If we take a look at the history of the various diseases and pests of coffee, it becomes clear that these various adversaries became prominent in different crisis times. Like all other internationally traded commodities, coffee has also been passing through ‘boom and bust’ cycles, leading to financial crises in the lives of farmers producing this crop. When the price of coffee is very low in the markets, its direct impact is on the maintenance of coffee plantations that get neglected. This leads to the more severe occurrence of diseases, of which coffee leaf rust is the most prominent. Leaf rust is a defoliating disease that predisposes the coffee plant to many other adversaries that take advantage of the situation. Defoliation leads to debilitation of the plant as its photosynthetic and other biosynthetic processes carried out by leaves get compromised opening an advantageous situation for the adversaries. Evolution of new races of coffee leaf rust that can defeat the resistance achieved by incorporating newer genes is known to be considerably rapid.

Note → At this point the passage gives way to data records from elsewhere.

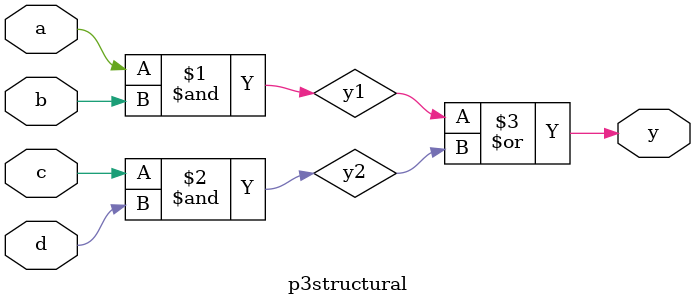
<source format=v>
module p3structural (a,b,c,d,y);
	input a,b,c,d;
	output y;
	wire y1,y2;
	and g1(y1,a,b);
	and g2(y2,c,d);
	or g3(y,y1,y2);
endmodule

</source>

All this is true in the context of Arabica coffee that is susceptible to the pests and diseases. We have known resistance to a variety of adversaries like nematodes, insects and diseases in the various species of the diploid gene pool of coffee. Diploid species like Robusta and Liberica were utilized in a modest way towards improving leaf rust resistance of the coffee plant and Arabica – Robusta hybrids are also known to possess some resistance to the nematodes. Also, it is known that several diploid species cross well with the lone tetraploid Arabica to yield moderately fertile hybrids. Also, it is known that diploid species of coffee naturally cross to give rise to natural interspecific hybrids. These innate potencies of the coffee plants should be exploited to transfer the requisite resistance to the species of choice to create germplasm that can be used in long term breeding exercises to evolve coffee plants resistant to the various adversaries.
This is a long term exercise in breeding that also demands special skills in cytogenetics and chromosome manipulation to achieve positive and stable results that benefit the coffee farmers over long periods of time. Conceptual background for this effort comes from the fact that diploid species of coffee naturally and freely cross among themselves and also with Arabica to yield fertile or moderately fertile hybrids. As explained in the concept paper posted a few days earlier, scientists at different coffee research stations in Africa as well as other countries where some species are available in the gene banks should create diploid-diploid and diploid-tetraploid interspecific hybrids that should be handled appropriately to evolve tetraploid Arabicoids that constitute novel germplasm for breeding Arabica coffee in the future, against a variety of adversaries like newer diseases, nematodes and possibly abiotic factors arising out of climate change.